# Cast Pro 13’, 6-10oz report time



## Webmaster (Jun 13, 2005)

Well, I finished the build on my new blank and took it to the practice field for a good tryout; my go too was the AFAW Beach. After a dozen casts with each, I still preferred the AFAW, more comfortable, it was what I was used too, and more distance than the new CP. The CP just seems a little too strong for me.

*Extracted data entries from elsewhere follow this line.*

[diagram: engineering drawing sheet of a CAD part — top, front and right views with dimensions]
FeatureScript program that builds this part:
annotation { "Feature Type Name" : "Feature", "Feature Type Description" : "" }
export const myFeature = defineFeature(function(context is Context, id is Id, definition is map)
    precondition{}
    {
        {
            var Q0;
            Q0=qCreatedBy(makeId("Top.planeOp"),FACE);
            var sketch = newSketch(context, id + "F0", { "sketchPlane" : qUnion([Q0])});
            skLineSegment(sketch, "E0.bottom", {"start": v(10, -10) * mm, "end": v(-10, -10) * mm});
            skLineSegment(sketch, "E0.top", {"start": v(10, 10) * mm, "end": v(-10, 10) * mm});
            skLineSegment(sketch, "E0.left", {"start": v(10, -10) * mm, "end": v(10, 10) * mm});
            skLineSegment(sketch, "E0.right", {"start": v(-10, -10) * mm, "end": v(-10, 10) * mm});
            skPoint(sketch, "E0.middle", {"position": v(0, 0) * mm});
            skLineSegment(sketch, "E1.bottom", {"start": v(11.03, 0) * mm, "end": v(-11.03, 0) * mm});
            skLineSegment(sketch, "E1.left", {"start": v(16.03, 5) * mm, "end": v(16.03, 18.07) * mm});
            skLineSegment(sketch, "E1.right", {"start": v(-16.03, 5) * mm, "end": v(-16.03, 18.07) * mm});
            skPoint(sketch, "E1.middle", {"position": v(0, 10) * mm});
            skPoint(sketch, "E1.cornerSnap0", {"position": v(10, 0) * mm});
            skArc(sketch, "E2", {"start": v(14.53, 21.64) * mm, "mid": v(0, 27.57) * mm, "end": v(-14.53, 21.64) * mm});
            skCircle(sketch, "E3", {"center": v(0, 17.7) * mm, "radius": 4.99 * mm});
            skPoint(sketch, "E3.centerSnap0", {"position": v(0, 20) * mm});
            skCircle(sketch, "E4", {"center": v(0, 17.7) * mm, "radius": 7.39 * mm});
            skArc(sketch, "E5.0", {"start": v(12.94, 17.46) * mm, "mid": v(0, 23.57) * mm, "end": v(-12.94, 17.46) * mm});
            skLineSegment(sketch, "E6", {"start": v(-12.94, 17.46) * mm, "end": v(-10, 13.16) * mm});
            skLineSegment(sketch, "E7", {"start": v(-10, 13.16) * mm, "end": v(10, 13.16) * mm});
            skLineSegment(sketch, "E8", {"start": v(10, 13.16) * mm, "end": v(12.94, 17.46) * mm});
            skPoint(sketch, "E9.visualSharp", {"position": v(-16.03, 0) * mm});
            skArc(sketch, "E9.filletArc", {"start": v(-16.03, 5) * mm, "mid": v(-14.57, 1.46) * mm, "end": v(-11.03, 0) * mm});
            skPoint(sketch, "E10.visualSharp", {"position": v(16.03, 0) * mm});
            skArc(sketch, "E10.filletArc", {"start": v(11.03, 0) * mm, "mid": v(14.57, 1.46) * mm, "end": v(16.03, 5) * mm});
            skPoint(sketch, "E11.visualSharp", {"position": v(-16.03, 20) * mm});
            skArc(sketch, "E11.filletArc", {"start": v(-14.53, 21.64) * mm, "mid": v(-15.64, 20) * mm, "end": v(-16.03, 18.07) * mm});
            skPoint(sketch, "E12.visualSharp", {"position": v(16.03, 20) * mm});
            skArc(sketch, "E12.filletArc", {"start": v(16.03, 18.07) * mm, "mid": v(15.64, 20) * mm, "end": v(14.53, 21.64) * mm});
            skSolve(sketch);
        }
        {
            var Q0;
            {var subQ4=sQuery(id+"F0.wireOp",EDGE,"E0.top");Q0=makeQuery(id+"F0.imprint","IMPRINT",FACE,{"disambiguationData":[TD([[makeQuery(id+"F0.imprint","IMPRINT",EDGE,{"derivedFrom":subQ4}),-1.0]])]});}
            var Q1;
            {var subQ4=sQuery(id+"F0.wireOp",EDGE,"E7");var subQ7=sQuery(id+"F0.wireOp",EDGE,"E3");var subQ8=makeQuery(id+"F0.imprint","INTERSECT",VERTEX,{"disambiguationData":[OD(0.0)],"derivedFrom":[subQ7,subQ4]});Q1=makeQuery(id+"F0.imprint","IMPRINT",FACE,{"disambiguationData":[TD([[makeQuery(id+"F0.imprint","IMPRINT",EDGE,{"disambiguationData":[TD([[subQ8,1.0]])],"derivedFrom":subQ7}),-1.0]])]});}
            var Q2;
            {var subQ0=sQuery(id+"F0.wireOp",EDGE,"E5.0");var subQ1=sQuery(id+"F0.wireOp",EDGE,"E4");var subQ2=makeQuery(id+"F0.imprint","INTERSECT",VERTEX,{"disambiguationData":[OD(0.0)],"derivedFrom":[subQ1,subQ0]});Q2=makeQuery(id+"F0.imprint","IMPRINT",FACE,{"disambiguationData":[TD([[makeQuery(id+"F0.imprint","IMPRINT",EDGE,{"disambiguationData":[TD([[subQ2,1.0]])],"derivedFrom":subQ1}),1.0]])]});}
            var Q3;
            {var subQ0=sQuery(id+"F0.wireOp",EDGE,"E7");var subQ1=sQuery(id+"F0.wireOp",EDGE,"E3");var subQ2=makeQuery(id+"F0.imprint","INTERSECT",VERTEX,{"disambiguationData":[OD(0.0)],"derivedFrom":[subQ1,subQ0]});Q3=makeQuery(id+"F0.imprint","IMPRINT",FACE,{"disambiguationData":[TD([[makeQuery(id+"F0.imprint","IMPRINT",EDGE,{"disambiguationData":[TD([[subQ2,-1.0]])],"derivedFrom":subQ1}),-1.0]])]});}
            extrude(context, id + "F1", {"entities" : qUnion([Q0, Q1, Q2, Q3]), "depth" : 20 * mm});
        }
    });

Took both rods to Long Island for Stripers for a week and the situation completely reversed itself; the difference between field practice casting with just an 8oz sinker, and real time casting in the surf with terminal tackle, bait, and an 8oz sinker is serious. 
The AFAW began to feel a little soft compared to the CP. The CP was quicker, sharper, and seemed to have a faster recovery with terminal tackle and bait on. After 10 hours in the surf the weight difference became obvious; the CP is very much lighter than the AFAW, and smaller in diameter.
Along about the third day, the CP was now my go too rod. I began to slow down the initial loading and the distance began to increase. The distance was now farther than I think I have ever thrown, real time. The slower in and then the last minute violence ( real power only then ) was the key. Also, a slightly higher trajectory seems to add just a little bit extra; generally I cast at between 40deg and 45deg, so maybe even just a high 45deg was where I was at.
I still love my AFAW, but the CP is a better casting rod for me now. I did hook up and beach an 80lb Ray this trip, and the CP rod powered it in without breaking a sweat.
Thanks Tommy, the 13’, 6-10oz CP rod is very well thought out and well engineered, and I just have to have another one, eventually.

Roy


----------



## lil red jeep (Aug 17, 2007)

You and a few other reports on the 6-10 are just the push I needed to get over the top on what I want to purchase. I already know who I'll have build mine and look forward to ordering my blank from Tommy soon. Of course I'll have to wait til my wife finds another job teaching, but in the mean time, keep the reports coming!


----------



## Tommy (Jan 24, 2001)

Thanks for that honest report Roy.

You have been a hardcore AFAW Beach fan for a few years now so winning you over to the Cast Pro 6-10 camp puts a smile on my face... 

I put a lot of time and effort into turning out the best *8nbait* rod possible. It has a slightly more moderate action compared to the fast action softer tipped Beach. A stiffer tip and midsection give it more power in the right places. It was a challenge, but important to me to get the butt diameter down so a 22mm seat would fit. Keeping the blank weight down was also important to me.

It sounds like you are fine tuning the cast as well Roy. Very good advice on the timing. In slow, out fast.

The Cast Pro Series is small operation compared to the big boys like Daiwa, Shimano and Lamiglass. I truely believe the CPS rods compare favorably and (IMHO) will outperform the competetion and do so a a better price... 

Thanks again Roy,

Tommy


----------